Le débat actuel sur le temps de travail
Depuis plusieurs semaines, le discours politique en France insiste sur la nécessité de travailler davantage pour préserver le modèle social et réduire les déficits publics. Astrid Panosyan-Bouvet, ministre du Travail, ainsi qu’Éric Lombard, ministre de l’Économie et des Finances, affirment que le travail est un « actif stratégique ». À leurs yeux, il constitue un levier essentiel pour équilibrer les dépenses sociales, honorer la dette publique et financer la hausse des dépenses militaires.
Cette approche diffère du slogan « travailler plus pour gagner plus » popularisé sous la présidence de Nicolas Sarkozy, qui visait principalement à augmenter les heures supplémentaires. Aujourd’hui, la priorité est donnée à la hausse du taux d’activité, c’est-à-dire à la mise en emploi d’un plus grand nombre de personnes.

JEU DE DONNÉES =
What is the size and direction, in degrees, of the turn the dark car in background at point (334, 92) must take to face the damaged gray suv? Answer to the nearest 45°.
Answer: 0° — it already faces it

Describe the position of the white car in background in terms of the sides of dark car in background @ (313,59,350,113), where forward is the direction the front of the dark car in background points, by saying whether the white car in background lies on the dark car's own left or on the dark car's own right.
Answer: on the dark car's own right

CONSIGNE 1 =
Recopiez, dans l'extrait sur le temps de travail, le passage allant de « Cette approche diffère » jusqu'à « nombre de personnes. ».
CONSIGNE 2 =
Pour chaque énoncé ci-dessous, dites par oui ou par non s'il concorde avec l'extrait sur le temps de travail, et citez les mots du texte qui tranchent.
(a) Les deux ministres cités voient le travail comme un « actif stratégique ».
(b) Le slogan « travailler plus pour gagner plus » visait surtout à accroître le taux d'activité.
(c) Le travail est présenté comme un moyen de financer la hausse des dépenses militaires.

RÉPONSE ATTENDUE 1 =
Cette approche diffère du slogan « travailler plus pour gagner plus » popularisé sous la présidence de Nicolas Sarkozy, qui visait principalement à augmenter les heures supplémentaires. Aujourd’hui, la priorité est donnée à la hausse du taux d’activité, c’est-à-dire à la mise en emploi d’un plus grand nombre de personnes.

RÉPONSE ATTENDUE 2 =
(a) Oui : « affirment que le travail est un « actif stratégique » ».
(b) Non : « qui visait principalement à augmenter les heures supplémentaires ».
(c) Oui : « financer la hausse des dépenses militaires ».